Me: "Hey team, the tests are failing."

Team member: "That cannot be. They were passing for the the last run."

Me: "Did you run them locally?"

Team member: "No, on Jenkins. It was fine."

I check Jenkins.

Me: "What do you mean it's fine. The last successful deployment was on the end of May."

Team member: "The Pull Request checker always went through successfully."

I check how our Jenkins tasks are configured. It's true that the Pull Request Checker runs successfully yet due to a "minor misconfiguration" (aka "major fuckup") the Pull Request Checker only tests a tiny subset of the entire test suite.

Team members were were fine if their Pull Request got the "Success" notification on bitbucket's pull request page. And reviewers trusted that icon as well.

They never checked the master run of the Jenkins task. Where the tests were also failing for over a month.

I'm also highely confused how they did TDD. You know, writing a test first, making it green. (I hope they were just one specific test at a time assuming the others were green. The cynic in me assumes they outsourced running the tests to the Jenkins.)

Gnarf!

Team member having run the tests locally finally realizes: "The tests are broken. Gonna fix them."

Wow. Please, dear fellow developers: It does not kill you to run the entire test suite locally. Just do it.
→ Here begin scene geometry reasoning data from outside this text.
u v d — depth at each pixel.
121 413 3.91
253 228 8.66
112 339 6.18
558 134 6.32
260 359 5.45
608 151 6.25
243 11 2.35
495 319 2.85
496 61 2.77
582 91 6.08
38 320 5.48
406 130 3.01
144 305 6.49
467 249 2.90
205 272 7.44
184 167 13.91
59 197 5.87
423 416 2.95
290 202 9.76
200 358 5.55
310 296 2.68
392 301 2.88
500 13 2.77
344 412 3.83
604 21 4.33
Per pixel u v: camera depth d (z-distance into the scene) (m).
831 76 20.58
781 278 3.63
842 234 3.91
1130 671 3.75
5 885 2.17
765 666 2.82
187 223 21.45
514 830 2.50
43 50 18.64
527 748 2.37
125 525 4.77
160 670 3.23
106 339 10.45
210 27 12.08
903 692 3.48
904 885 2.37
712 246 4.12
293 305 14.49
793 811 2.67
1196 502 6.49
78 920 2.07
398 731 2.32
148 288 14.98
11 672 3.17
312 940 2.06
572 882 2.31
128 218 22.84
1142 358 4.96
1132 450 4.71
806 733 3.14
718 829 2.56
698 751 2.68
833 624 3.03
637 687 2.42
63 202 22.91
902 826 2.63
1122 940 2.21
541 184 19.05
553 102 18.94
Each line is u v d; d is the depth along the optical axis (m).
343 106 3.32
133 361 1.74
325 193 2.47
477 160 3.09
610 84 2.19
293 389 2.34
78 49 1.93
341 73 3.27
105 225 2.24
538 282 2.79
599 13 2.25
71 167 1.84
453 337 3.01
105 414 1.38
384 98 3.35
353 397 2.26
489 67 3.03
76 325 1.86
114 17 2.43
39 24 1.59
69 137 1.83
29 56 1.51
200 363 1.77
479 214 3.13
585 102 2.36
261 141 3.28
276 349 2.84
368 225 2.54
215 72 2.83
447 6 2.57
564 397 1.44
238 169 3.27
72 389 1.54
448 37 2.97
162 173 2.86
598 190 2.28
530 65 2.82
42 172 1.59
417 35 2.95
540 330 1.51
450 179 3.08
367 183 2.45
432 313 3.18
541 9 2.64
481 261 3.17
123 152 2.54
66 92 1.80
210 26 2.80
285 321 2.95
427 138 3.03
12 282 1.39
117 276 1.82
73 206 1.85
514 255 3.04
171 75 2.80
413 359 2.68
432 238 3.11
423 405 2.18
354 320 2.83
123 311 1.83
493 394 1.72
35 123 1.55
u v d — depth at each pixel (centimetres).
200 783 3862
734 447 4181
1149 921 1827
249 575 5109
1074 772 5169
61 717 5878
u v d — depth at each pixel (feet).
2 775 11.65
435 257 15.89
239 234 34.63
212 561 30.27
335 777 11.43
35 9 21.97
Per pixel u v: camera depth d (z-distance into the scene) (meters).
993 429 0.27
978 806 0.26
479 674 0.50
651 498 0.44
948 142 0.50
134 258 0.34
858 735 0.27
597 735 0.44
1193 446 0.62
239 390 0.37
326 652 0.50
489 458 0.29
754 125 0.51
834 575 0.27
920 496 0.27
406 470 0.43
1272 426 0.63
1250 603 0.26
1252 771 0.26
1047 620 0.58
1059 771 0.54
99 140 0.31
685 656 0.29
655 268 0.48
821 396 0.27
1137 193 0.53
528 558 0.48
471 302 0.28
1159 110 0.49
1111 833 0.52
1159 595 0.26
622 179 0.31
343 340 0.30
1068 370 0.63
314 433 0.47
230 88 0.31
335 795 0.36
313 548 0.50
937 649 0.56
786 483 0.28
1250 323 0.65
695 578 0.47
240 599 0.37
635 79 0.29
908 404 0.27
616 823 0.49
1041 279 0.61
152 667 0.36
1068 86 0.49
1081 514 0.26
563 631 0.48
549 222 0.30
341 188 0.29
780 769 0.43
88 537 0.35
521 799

Treat the external test runners as a safety net. Yet always run the test suite locally first.

Comments
  • 11
    You know it's time to stop when you read git pul as pit bull...
  • 4
    most of developers, (and I mean the bast majority) don't "believe" on TDD and think testing is just to fulfill corporation rules to deploy
  • 1
    How does this happen?! How can you develop stuff locally and not run your tests?! Even if you don't do tdd, why would you test by pushing ever commit? Insane!
  • 0
    Remote tests are just to double check. Real tests are local!